Task description » Identify every line in the records below that contains the word "unit", and copy each of those lines.

►

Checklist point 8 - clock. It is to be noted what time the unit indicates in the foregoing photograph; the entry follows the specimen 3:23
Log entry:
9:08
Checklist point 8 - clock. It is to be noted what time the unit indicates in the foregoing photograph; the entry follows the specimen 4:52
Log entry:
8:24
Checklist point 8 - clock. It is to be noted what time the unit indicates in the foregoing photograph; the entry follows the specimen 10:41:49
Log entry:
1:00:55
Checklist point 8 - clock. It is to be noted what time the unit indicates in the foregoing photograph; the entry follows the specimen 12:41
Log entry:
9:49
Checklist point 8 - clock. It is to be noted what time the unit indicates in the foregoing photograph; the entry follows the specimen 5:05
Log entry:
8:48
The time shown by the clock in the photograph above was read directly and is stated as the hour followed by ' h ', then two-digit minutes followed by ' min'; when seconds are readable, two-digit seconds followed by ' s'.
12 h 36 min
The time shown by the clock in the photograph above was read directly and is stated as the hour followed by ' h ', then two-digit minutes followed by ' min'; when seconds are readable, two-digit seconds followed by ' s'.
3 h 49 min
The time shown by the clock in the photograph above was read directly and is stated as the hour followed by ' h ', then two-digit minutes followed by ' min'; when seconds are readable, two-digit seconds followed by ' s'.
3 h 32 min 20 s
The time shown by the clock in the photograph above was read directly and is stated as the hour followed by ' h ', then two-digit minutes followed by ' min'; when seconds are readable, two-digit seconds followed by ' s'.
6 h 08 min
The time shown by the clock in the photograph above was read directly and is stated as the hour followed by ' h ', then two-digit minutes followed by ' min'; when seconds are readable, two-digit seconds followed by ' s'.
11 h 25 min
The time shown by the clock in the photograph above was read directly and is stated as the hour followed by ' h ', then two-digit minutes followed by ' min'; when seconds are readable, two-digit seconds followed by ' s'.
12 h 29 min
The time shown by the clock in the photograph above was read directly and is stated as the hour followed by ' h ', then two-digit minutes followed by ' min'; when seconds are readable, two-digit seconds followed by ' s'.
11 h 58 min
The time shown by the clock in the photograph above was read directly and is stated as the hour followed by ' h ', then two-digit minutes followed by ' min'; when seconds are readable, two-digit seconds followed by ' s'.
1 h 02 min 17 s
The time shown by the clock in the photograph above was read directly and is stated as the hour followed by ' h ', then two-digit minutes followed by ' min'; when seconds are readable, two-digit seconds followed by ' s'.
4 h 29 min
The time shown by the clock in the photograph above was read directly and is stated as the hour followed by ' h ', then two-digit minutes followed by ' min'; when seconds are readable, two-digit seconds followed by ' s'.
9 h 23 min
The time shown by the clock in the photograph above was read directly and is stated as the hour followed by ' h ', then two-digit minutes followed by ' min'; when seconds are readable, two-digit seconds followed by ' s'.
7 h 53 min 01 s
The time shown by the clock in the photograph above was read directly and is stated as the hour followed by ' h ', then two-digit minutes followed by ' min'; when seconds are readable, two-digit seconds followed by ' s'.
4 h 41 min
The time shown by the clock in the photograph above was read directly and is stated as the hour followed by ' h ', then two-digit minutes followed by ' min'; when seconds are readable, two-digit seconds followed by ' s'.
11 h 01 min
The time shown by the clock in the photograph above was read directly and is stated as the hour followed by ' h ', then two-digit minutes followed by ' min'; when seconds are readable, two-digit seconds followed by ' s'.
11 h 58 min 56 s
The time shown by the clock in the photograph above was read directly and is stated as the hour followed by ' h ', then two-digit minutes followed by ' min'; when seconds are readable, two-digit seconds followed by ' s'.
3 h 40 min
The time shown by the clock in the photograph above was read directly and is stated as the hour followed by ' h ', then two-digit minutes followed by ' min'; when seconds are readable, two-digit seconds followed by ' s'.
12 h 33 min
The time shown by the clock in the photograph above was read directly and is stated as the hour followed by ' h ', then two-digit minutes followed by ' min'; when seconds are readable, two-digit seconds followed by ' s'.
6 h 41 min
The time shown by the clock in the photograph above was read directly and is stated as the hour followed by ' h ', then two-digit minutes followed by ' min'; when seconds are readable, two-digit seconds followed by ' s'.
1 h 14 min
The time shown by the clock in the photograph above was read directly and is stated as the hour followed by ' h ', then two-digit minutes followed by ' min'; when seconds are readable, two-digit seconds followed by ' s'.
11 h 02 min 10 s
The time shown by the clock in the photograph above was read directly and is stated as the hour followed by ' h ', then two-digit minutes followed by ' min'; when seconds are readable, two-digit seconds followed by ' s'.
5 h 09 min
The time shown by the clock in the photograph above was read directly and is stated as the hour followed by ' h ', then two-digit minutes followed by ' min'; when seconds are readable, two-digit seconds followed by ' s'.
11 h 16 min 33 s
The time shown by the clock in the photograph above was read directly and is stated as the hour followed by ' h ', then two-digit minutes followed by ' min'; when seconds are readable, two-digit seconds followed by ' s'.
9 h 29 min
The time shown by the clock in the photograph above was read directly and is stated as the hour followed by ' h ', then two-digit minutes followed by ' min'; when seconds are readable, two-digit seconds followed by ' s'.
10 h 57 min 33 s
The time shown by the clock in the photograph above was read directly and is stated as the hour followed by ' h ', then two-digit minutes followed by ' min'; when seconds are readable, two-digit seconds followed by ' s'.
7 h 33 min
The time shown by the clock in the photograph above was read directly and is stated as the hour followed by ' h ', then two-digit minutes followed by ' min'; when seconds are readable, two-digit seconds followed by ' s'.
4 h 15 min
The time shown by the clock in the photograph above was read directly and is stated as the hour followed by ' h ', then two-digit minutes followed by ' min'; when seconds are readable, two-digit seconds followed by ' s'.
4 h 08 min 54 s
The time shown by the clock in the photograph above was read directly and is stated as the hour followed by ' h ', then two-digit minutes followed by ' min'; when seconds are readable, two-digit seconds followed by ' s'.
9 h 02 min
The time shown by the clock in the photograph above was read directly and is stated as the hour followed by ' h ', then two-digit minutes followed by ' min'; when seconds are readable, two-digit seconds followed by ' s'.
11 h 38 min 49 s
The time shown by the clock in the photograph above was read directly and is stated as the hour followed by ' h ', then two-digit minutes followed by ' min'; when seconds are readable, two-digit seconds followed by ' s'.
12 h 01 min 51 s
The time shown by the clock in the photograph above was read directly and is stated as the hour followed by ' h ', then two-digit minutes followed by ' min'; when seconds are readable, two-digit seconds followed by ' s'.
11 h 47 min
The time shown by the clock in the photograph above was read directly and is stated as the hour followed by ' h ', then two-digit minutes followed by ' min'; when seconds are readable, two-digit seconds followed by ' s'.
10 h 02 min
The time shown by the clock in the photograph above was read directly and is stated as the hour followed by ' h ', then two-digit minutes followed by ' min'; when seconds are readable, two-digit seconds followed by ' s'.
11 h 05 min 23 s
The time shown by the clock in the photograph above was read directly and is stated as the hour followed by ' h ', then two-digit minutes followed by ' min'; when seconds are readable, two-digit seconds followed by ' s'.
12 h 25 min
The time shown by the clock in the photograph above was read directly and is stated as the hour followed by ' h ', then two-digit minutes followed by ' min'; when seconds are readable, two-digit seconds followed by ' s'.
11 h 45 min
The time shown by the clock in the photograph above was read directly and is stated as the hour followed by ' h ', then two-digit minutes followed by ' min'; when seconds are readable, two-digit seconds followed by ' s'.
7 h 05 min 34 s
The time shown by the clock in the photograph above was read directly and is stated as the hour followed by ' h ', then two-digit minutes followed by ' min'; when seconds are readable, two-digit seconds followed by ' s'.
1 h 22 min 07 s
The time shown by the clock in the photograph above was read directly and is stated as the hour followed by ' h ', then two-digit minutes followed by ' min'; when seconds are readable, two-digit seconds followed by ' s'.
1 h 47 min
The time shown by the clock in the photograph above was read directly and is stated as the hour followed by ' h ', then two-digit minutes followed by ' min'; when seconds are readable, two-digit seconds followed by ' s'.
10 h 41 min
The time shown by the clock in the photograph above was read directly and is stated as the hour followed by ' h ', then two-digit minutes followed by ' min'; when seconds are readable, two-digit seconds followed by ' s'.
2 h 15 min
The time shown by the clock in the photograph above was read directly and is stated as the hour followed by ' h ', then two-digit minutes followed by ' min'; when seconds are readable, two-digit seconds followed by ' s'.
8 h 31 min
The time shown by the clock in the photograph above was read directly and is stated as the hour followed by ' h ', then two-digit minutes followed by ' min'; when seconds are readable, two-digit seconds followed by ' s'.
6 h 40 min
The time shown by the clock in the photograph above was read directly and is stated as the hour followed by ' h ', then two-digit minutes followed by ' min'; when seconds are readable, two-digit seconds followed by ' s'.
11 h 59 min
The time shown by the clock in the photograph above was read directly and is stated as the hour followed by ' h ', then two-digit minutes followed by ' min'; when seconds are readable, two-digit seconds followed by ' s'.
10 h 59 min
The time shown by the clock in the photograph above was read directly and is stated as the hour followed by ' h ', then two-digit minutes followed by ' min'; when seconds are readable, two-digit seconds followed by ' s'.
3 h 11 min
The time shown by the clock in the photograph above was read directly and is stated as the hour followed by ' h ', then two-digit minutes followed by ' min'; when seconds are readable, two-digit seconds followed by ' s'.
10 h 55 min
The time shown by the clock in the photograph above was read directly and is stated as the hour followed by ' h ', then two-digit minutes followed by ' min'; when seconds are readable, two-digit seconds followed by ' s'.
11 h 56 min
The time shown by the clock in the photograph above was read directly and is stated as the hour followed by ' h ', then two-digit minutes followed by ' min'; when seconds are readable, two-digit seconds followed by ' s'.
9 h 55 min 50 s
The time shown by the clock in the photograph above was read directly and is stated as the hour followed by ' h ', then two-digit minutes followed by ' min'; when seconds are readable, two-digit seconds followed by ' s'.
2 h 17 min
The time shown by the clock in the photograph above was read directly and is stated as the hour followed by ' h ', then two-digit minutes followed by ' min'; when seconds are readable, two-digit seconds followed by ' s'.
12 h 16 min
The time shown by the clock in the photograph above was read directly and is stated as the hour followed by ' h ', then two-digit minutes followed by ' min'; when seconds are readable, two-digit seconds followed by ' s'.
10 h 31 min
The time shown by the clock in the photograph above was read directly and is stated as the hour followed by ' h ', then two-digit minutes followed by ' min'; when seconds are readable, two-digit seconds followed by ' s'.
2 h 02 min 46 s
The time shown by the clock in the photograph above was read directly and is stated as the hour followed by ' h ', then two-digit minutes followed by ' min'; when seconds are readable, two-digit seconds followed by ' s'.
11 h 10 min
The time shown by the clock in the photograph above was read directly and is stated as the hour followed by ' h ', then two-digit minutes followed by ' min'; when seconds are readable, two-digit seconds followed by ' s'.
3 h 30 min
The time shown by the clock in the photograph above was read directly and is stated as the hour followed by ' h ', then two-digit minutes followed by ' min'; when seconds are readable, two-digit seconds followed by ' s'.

◄

Answer in full »
Checklist point 8 - clock. It is to be noted what time the unit indicates in the foregoing photograph; the entry follows the specimen 3:23
Checklist point 8 - clock. It is to be noted what time the unit indicates in the foregoing photograph; the entry follows the specimen 4:52
Checklist point 8 - clock. It is to be noted what time the unit indicates in the foregoing photograph; the entry follows the specimen 10:41:49
Checklist point 8 - clock. It is to be noted what time the unit indicates in the foregoing photograph; the entry follows the specimen 12:41
Checklist point 8 - clock. It is to be noted what time the unit indicates in the foregoing photograph; the entry follows the specimen 5:05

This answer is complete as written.